«¡Oh rey, a cuyos reinos y corona

»grande parte del mundo se guardaba!

»Los dos, a quien la fama ser pregona

»libres, nuestra cerviz rendimos brava...

Canto IV, Estr. 73.

»Del agua se le antoja que salían,

hacia donde él estaba caminando,

dos hombres que muy viejos parecían,

de un aspecto, aunque agreste, venerando:

de la barba y cabello les caían

gotas que el cuerpo todo van bañando,

la color de la cara denegrida,

la barba espesa, blanca, algo cumplida.

»Ambos tienen la frente coronada

con los ramos de una árbol peregrina;

el uno es de presencia más cansada,

mostrando que de atrás viene y camina;

cuelga el agua con ímpetu alterada

que en parte más remota se avecina,

bien como Alfeo de Arcadia en Siracusa

va a buscar los abrazos de Aretusa.

»Este, que era más grave en la persona,

al rey como de lejos le hablaba:

«¡Oh rey, a cuyos reinos y corona

»grande parte del mundo se guardaba!

»Los dos, a quien la fama ser pregona

»libres, nuestra cerviz rendimos brava,

»y te avisamos que ya es tiempo mandes

»de nosotros cobrar tributos grandes.

»Yo soy el claro Ganges, que en la tierra

»santa mi origen tengo verdadero;

»estotro el Indo, río que en la tierra

»que ves su nacimiento es el primero:

»costaráte al principio dura guerra,

»mas serás vencedor a lo postrero:

»con no vistas victorias pondrás freno

»a las gentes que ves de este terreno.»

»No dijo más el río claro y santo

y ambos desaparecen al momento:

recuerda Manuel con nuevo espanto

y grande alteración del pensamiento:

extiende en esto el sol su claro manto

por el obscuro cielo soñoliento,

píntalo la mañana con colores

de vergonzosa rosa y blancas flores.

»Llama el rey los señores a consejo

para tomar del sueño algún acuerdo;

refiere lo que dijo el santo viejo

llamándole a reinar con pecho cuerdo:

«Si os parece, del mar el aparejo

»se haga, pues en ello nada pierdo,

»y váyanse a buscar por nuevos mares

»la tierra del Oriente y sus lugares.»

»Yo, que bien mal pensaba que en efeto

viera lo que mi pecho me pedía,

que siempre grandes cosas el conceto

presago al corazón le prometía,

no sé por qué razón, o qué respeto,

o qué virtud tan grande en mí se veía,

que hizo al grande rey darme la llave

de este acometimiento nuevo y grave.

»Y con ruego y palabras amorosas,

que es modo de mandar que más obliga,

me dijo: «Las empresas glorïosas

»se alcanzan con trabajo y con fatiga:

»a las personas hace ser famosas

»la vida que se pierde aunque sea amiga,

»que cuando del temor vil no se prende,

»mientras más poco dura más se extiende.

»Entre todos os tengo yo escogido

»para una empresa cual a vos se debe;

»trabajo ilustre, duro, esclarecido,

»yo sé que en ser por mí os será muy leve.»
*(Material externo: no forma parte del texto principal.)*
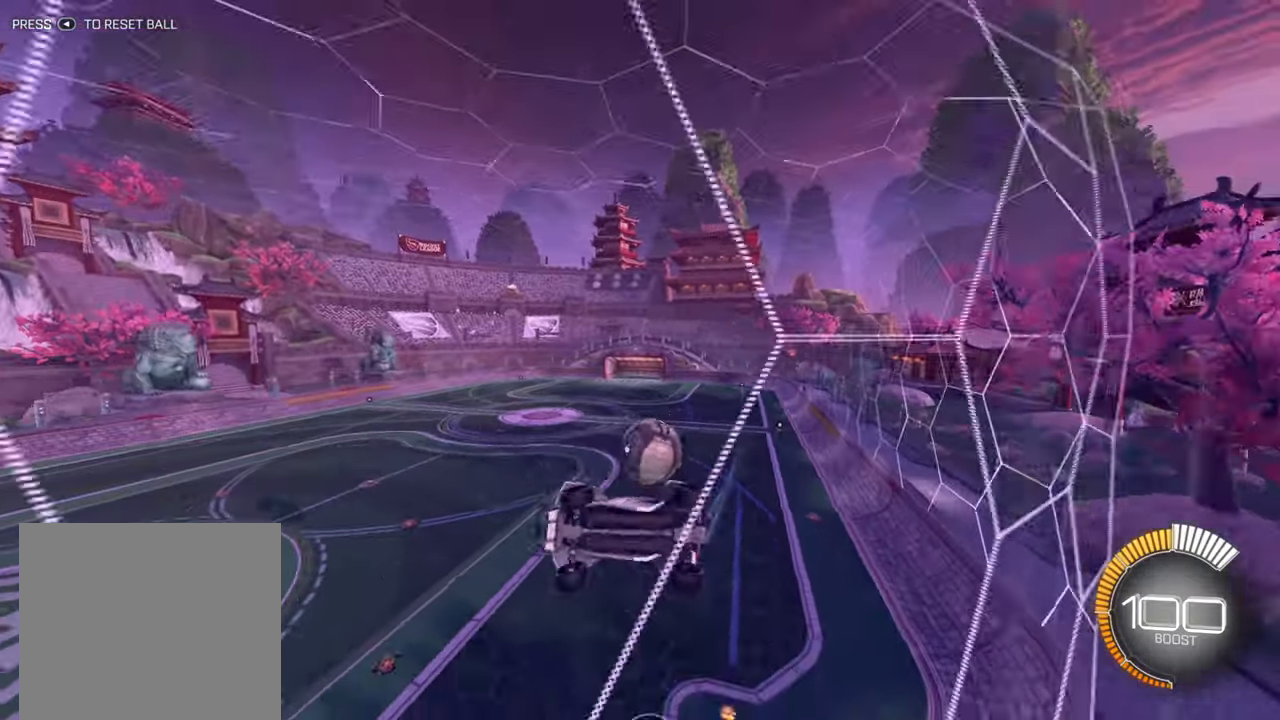
{"buttons": ["L2"], "left_stick": "right", "events": [[66, "left_stick", "right"], [150, "R2", "down"], [433, "R2", "up"], [450, "L2", "down"]]}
No esperé más; mas luego: «¡Oh rey subido!

»¿Con tal favor por vos quién no se atreve

»al fuego, hierro, muerte, a la cadena,

»que el ser poco una vida me da pena?

»Imaginad, gran rey, las aventuras

»que a Hércules Eurísteo inventaba;

»el león clioneo, harpías duras,

»el puerco erimanteo, la hidra brava,

»abajar a las sombras más obscuras

»do los campos de Dite Estige lava,

»porque a mayor peligro y más afrenta

»se pondrá el corazón a vuestra cuenta.»

»Con reales mercedes me agradece

la voluntad, y alaba las razones;

que la virtud loada vive y crece

e inflama a grandes hechos los varones:

a acompañarme luego se le ofrece,

por descubrir mejor sus aficiones

al rey y a mí, con hambre de honra y fama,

mi deseado hermano Paulo Gama.

»Fué luego Nicolao Coello tercero,

hombre de gran valor y de consejo,

que en los peligros suele ser primero,

no mostrando al trabajo sobrecejo:

ya de la gente moza y del guerrero,

en quien crece el deseo, me aparejo:

todos de grande esfuerzo ser parecen,

pues con tal pecho a tal temor se ofrecen.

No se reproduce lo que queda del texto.